Check Your Understanding
What is the difference between grep -E '[0-9]+' data.txt and grep '[0-9]*' data.txt?
A They are identical — + and * mean the same thing
B The first requires the -E flag and matches fewer lines; the second matches only lines with no digits
C The first matches one or more digits; the second matches zero or more digits (which matches every line)
D The first is extended regex and won't work; the second is the correct basic regex form
Answer: C. + means "one or more of the previous," so [0-9]+ only matches lines containing at least one digit. * means "zero or more of the previous," so [0-9]* matches zero digits — which is every line (zero is a valid count). The + quantifier requires -E (extended regex), but it does work correctly with that flag.
Quick Check: How would you find lines containing either "printf" or "fprintf" in one command?

grep -E 'f?printf' main.c — the ? makes the leading f optional, matching both printf and fprintf. Alternatively: grep -E 'printf|fprintf' main.c uses alternation. Both require -E for extended regex.


find: Searching for Files

grep searches inside files. But what if you don’t know which file to search? That’s where find comes in. It walks a directory tree and prints files matching criteria like name, type, or size.

Back to our project. Find all C source files anywhere in the directory tree:

find . -name '*.c'

This starts at the current directory (.) and prints every file whose name matches *.c. Note that the * here is a glob pattern (handled by find, not the shell) — you must quote it to prevent the shell from expanding it first.

Here are the most useful find options:

find . -name '*.c' -type f        # Only regular files (not directories named "something.c")
find . -type d                    # Only directories
find . -name '*.o' -delete        # Find and delete all object files
find . -empty                     # Empty files and directories
find . -size +1M                  # Files larger than 1 megabyte

Combining find and grep

The real power comes from combining the two tools. Find all .c files in your project that call malloc:

find . -name '*.c' -exec grep -l 'malloc' {} \;

This works in two steps: find locates every .c file, then -exec runs grep -l 'malloc' on each one. The {} is a placeholder for each filename find discovers, and \; marks the end of the -exec command.

Key insight: grep and find serve different purposes. grep searches file contents for text patterns. find searches the directory tree for files matching name, type, or attribute criteria. Use find to locate files, then grep to search inside them.
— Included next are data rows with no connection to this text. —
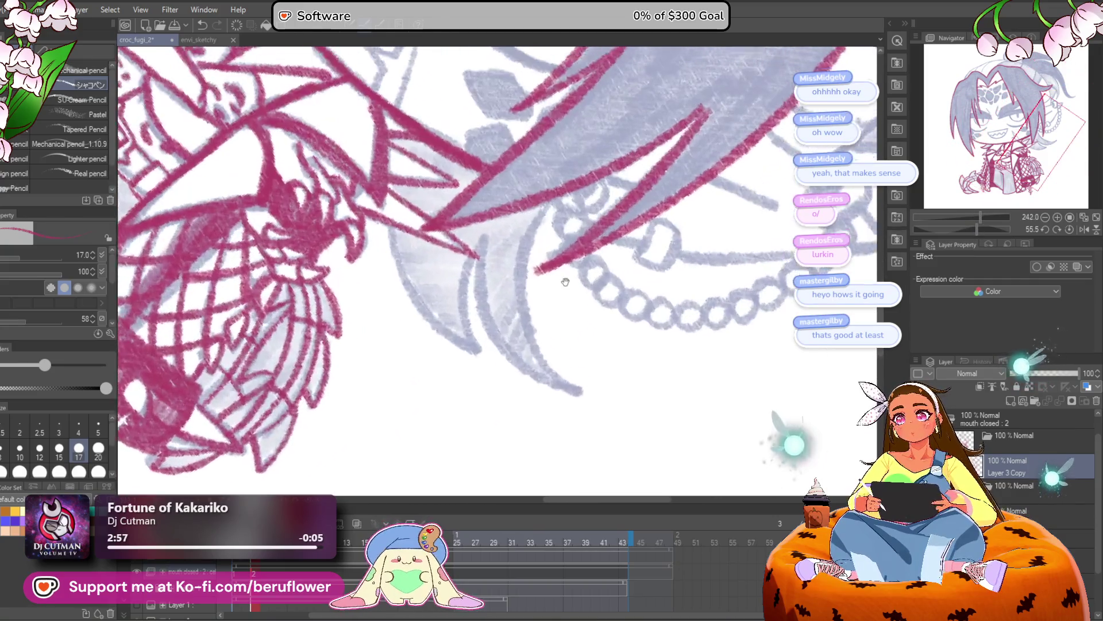
left_click_drag(543, 209, 536, 373)
mouse_move(473, 256)
left_mouse_down()
mouse_move(543, 402)
mouse_move(578, 409)
mouse_move(459, 339)
left_mouse_up()
left_click_drag(376, 238, 477, 368)
scroll(477, 368, "down", 5)
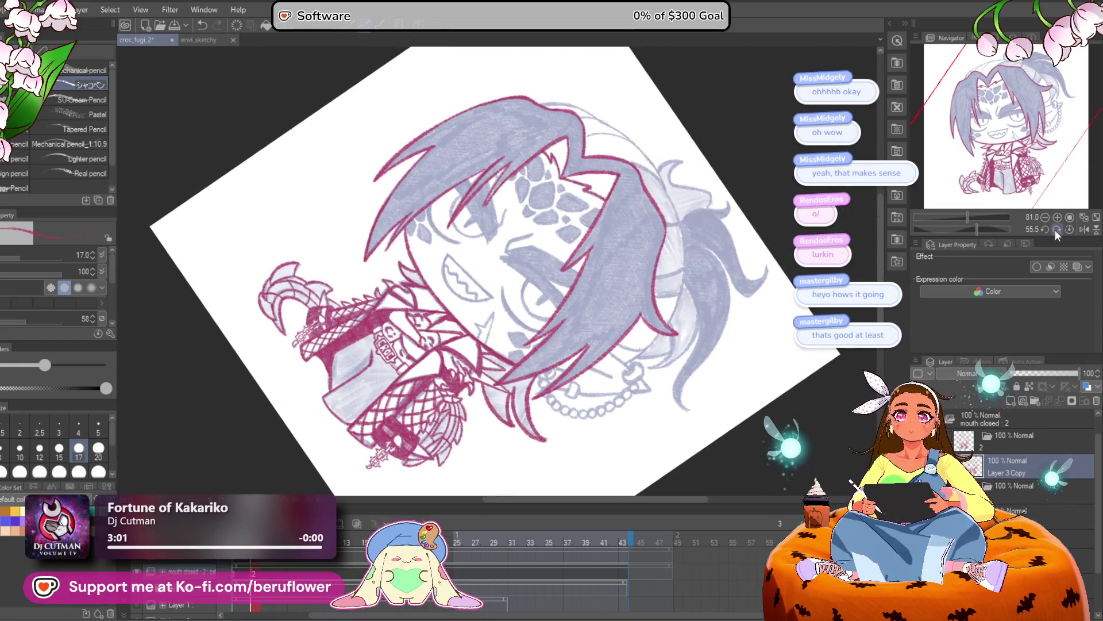
left_click(1052, 228)
left_click(1070, 230)
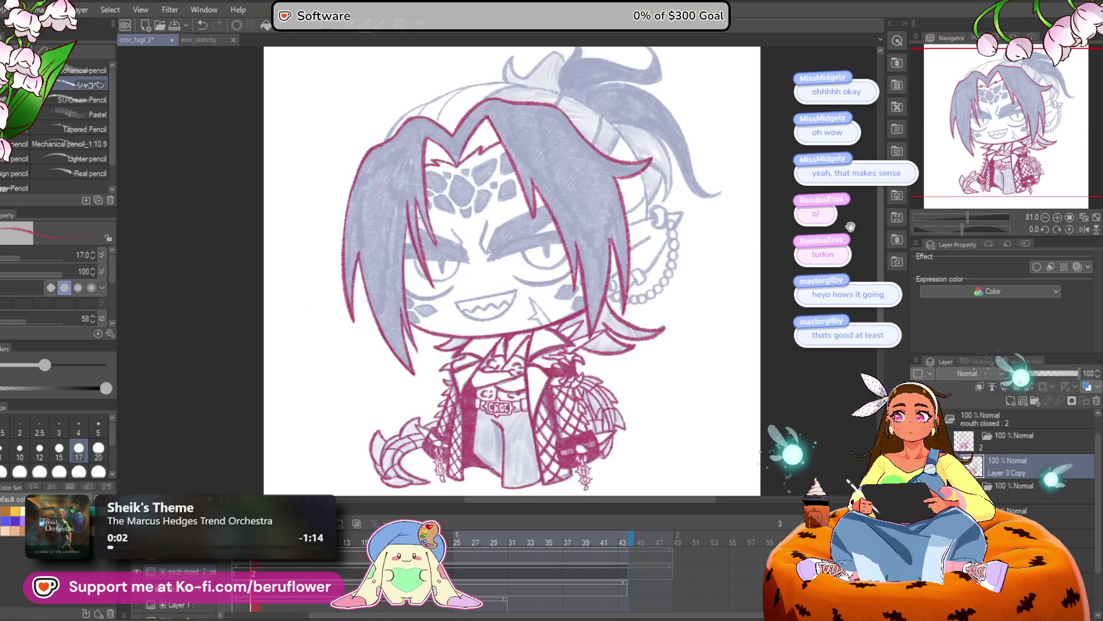
Frame the face, tilt the canvas and ink the mouth's upper edge in red
scroll(519, 317, "up", 5)
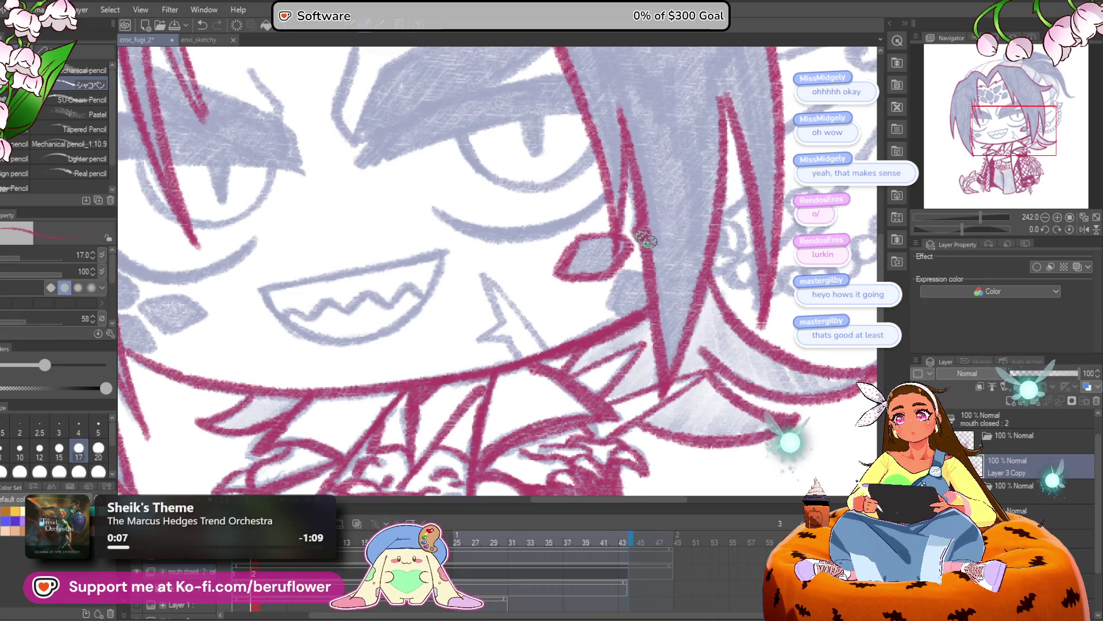
left_click_drag(587, 299, 924, 322)
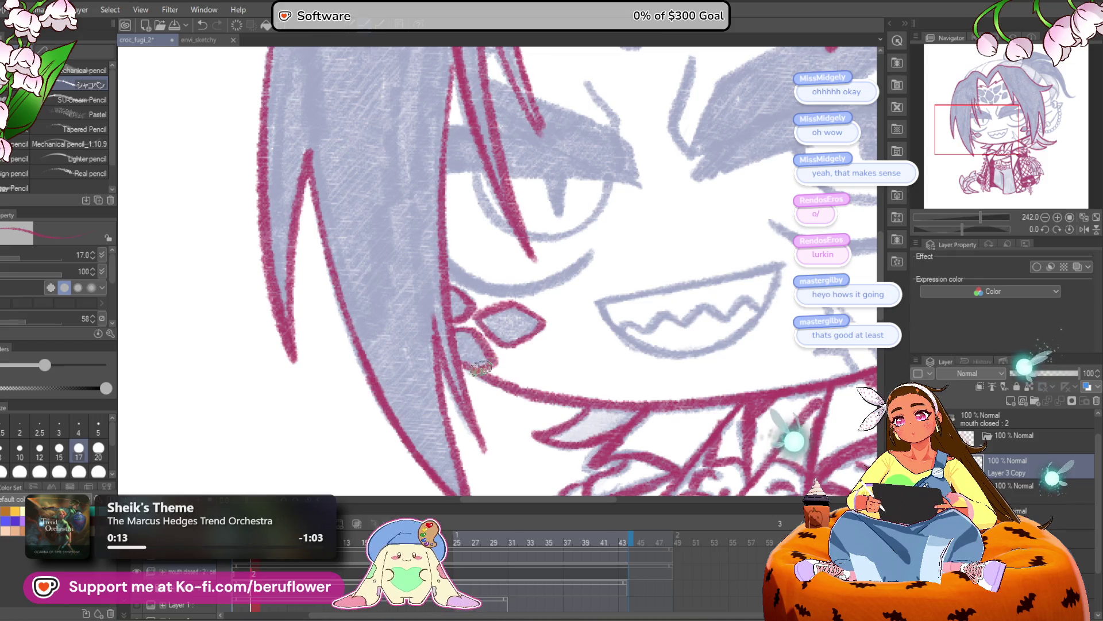
left_click_drag(693, 274, 658, 291)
VS Code comparison: grep is like VS Code’s “Find in Files” (Ctrl+Shift+F). find is like the file explorer’s search bar. The difference: the command-line versions are scriptable, composable with pipes, and work on any system — even a remote server with no GUI.

Quick Check: Why do you need to quote '*.c' in find . -name '*.c'?

Without quotes, the shell expands *.c into a list of .c files in the current directory before find even runs. If there are files matching *.c right here, find would receive those literal filenames instead of the pattern. Quoting ensures find gets the raw pattern *.c and can match it against files in every subdirectory.

Check Your Understanding
You want to find all .c files in your project that call malloc. Which command does this?
A grep -r '*.c' malloc
B find . -name 'malloc' -type f
C grep -r 'malloc' *.c
D find . -name '*.c' -exec grep -l 'malloc' {} \;
Answer: D. This combines both tools: find locates all .c files recursively, then -exec grep -l checks each one for "malloc" and prints only matching filenames. Option A has the arguments backwards. Option B searches for files named "malloc", not files containing it. Option C looks close but only searches .c files in the current directory — the shell expands *.c before grep runs, so subdirectories are missed even with -r.

A Brief Look at sed

The lecture notes introduce one more text tool: sed (stream editor). While grep finds lines matching a pattern, sed can change them. Its most common use is find-and-replace:

sed 's/TODO/DONE/' README.md

This substitutes the first TODO on each line with DONE and prints the result. It doesn’t modify the file — it prints the transformed output to stdout (redirect with > to save it).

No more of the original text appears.